### Opdracht
Zoek hieronder alle rijen waarin het woord "article" voorkomt en neem die rijen over. Hoofdletters en kleine letters tellen daarbij mee.

************

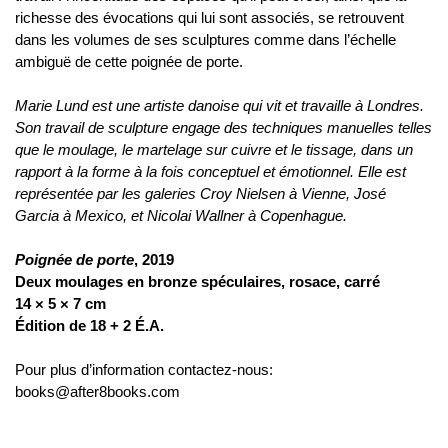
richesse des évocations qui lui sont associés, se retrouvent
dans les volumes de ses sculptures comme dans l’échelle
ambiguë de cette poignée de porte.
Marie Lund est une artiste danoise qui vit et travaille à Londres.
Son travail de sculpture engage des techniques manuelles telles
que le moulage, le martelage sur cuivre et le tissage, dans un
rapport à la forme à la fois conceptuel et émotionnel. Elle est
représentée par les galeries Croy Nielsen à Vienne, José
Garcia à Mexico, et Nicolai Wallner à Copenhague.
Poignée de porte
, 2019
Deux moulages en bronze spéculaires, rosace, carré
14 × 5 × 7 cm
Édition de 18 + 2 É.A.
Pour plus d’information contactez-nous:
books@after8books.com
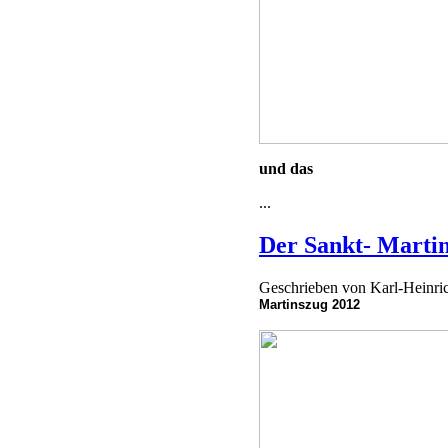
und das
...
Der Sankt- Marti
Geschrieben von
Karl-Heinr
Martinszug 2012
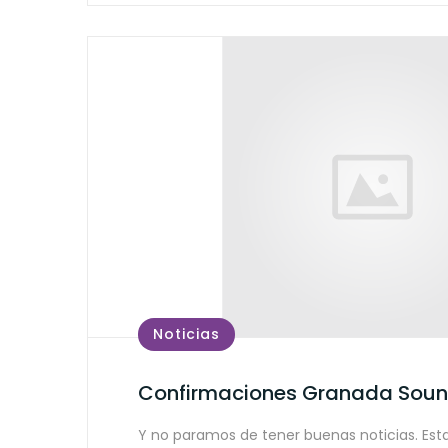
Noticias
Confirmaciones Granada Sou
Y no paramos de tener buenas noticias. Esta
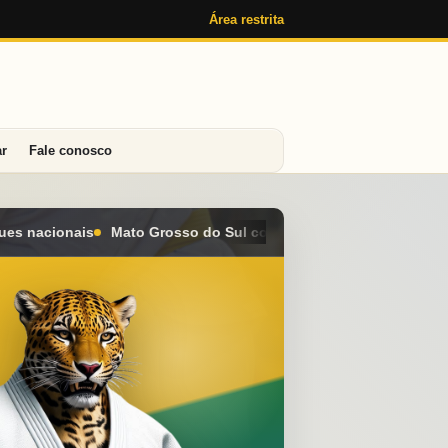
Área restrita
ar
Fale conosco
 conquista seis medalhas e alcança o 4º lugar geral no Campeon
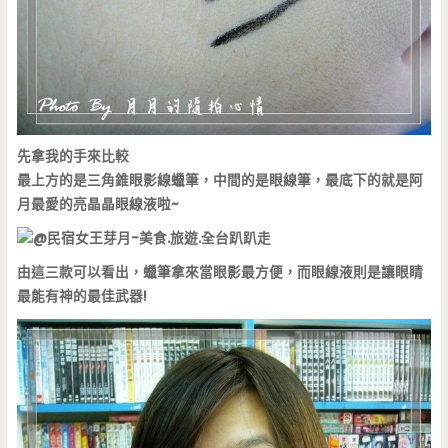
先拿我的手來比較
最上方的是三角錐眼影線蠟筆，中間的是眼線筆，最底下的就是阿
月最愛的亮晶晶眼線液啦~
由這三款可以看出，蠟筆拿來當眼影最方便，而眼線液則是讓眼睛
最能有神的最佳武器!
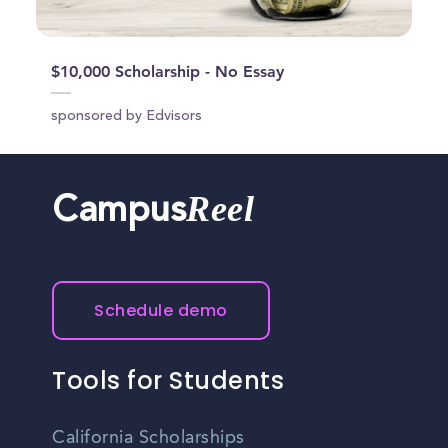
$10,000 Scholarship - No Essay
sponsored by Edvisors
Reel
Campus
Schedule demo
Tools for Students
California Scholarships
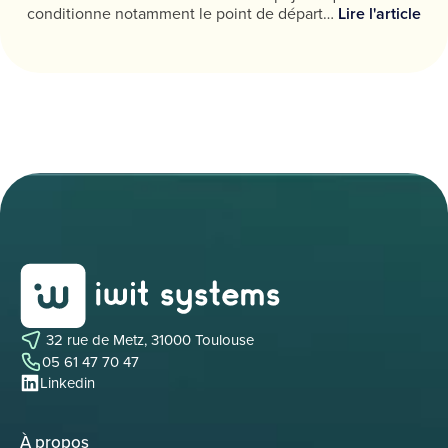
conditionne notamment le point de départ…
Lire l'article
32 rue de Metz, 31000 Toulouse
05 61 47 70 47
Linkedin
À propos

************

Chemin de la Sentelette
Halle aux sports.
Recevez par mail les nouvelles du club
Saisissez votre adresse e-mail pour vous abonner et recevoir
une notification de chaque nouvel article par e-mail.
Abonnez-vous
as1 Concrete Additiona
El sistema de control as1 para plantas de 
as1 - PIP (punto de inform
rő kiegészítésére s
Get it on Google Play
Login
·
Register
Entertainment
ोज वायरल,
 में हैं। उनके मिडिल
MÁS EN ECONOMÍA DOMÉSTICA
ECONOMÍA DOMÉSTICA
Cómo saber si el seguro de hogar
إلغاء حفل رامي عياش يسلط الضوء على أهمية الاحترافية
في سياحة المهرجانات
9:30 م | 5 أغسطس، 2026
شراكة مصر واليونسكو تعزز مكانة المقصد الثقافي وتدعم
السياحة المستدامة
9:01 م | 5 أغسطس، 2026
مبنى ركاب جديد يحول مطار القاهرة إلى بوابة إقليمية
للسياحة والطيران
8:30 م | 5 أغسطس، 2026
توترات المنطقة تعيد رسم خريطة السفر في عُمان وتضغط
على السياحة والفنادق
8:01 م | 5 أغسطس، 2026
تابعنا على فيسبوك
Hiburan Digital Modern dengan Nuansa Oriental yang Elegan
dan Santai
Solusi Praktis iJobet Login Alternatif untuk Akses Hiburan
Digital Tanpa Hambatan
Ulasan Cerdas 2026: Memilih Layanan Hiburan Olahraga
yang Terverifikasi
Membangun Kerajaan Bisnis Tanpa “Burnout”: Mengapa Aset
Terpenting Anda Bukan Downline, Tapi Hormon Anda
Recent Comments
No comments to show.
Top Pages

************

### Resultaat
Lire l'article
une notification de chaque nouvel article par e-mail.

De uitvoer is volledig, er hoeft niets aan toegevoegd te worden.